Moving on to the social graph of all who used the #hw2010 hashtag. I distilled all of the tweets into a list of twitter user IDs. With a huge assist by Tony Hirst (@psychemedia), who isn’t nearly as constrained by the twitter API rate limits as I am, a file was created showing all of the user to user relationships. The file, which I promptly loaded into Gephi, represented a directed network containing 411 nodes and 4,664 edges. The network’s diameter, the farthest distance between any two points, is 9 and the average path length, or average distance between any two points, was just below 3.
Out of the 411 users, 168 of them follow Cloudera, 143 follow Tim OReilly, 137 follow Cloudera’s Jeff Hammerbacher (@hackingdata), 95 follow Twitter’s Kevin Weil (@kevinweil), and 89 follow Cloudera’s Mike Olson (@mikeolson).
On the flipside, Jeff Hammerbacher follows the greatest number of #hw2010 tweeters, with 135, Ray George (@rgeorge28) follows 94, Cloudera’s Omer Trajman (@otrajman) follows 84, and Youngwoo Kim (@youngwookim) follows 76. Interestingly enough, only 4 #hw2010 tweeters follow Youngwoo Kim back, I’m assuming that’s because Youngwoo probably reads English better than the rest of us read Korean!
Jeff Hammerbacher was the overall most-connected user in terms of the social graph with an average distance to all other nodes of 1.784. Omer Trajman and Ray George were next, both having an average distance of just over 2.
Finally, in terms of importance within the network itself, Tim O’Reilly led in PageRank, the probability of arriving at a given node, followed by Cloudera, Jeff Hammerbacher, and Kevin Weil.

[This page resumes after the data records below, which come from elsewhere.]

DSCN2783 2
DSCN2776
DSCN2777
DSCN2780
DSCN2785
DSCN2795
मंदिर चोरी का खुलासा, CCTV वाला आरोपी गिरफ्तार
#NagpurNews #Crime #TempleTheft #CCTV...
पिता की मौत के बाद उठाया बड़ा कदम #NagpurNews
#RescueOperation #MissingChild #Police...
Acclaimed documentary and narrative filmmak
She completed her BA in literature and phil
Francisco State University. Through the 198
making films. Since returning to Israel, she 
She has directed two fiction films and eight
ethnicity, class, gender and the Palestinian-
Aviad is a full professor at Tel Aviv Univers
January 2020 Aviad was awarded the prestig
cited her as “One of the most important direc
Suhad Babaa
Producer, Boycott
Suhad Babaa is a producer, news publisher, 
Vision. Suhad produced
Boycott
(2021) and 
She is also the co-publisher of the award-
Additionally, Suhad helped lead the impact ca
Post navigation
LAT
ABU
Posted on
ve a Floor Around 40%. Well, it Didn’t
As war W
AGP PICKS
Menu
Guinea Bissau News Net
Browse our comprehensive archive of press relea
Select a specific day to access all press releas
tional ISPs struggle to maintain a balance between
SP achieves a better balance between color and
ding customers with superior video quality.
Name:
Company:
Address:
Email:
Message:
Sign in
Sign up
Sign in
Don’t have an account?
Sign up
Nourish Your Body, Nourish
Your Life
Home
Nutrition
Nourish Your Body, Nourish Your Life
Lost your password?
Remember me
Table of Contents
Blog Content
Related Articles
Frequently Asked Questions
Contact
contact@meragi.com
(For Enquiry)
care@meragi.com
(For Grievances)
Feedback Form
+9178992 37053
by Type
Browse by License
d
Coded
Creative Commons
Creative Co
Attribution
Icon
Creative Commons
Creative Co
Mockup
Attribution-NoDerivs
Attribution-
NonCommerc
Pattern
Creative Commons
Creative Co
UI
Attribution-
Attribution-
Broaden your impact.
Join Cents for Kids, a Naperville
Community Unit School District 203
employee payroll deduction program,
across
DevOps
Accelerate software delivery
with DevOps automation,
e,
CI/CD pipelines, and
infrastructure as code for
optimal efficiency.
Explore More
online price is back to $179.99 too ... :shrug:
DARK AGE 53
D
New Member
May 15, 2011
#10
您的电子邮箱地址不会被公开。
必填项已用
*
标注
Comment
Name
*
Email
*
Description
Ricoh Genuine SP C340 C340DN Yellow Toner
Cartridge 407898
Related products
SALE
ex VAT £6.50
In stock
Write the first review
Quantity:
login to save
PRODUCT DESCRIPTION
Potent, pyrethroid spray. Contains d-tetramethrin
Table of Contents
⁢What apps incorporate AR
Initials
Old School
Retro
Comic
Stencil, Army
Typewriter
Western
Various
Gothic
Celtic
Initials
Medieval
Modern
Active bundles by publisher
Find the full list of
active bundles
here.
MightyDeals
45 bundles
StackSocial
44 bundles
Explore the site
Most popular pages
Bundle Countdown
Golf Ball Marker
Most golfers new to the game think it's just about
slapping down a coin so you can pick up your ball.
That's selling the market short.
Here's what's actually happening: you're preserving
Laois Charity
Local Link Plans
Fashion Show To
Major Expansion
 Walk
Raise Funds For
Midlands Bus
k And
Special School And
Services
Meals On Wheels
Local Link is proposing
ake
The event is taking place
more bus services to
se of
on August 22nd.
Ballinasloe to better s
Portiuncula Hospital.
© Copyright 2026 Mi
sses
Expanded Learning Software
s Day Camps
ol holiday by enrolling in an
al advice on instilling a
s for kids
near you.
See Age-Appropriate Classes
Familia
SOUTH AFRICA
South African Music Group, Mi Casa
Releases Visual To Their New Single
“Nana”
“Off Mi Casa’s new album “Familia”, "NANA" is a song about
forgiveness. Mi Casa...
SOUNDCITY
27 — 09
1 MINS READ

Based on my findings with the Hadoop World twitter stream, the event was well-received by its attendees and generated much publicity for not only Hadoop, but also for Cloudera. Based purely on the number of twitter mentions, the two most engaging sessions were the keynote featuring Mike Olson and Tim O’Reilly followed by Flip Kromer’s breakout session, “Millionfold Mashups”.
Finally, my key takeway from Hadoop World 2010 was the appreciation for how essential HBase is to the hadoop ecosystem. HBase was mentioned in more than one out of every ten tweets and I can now see why!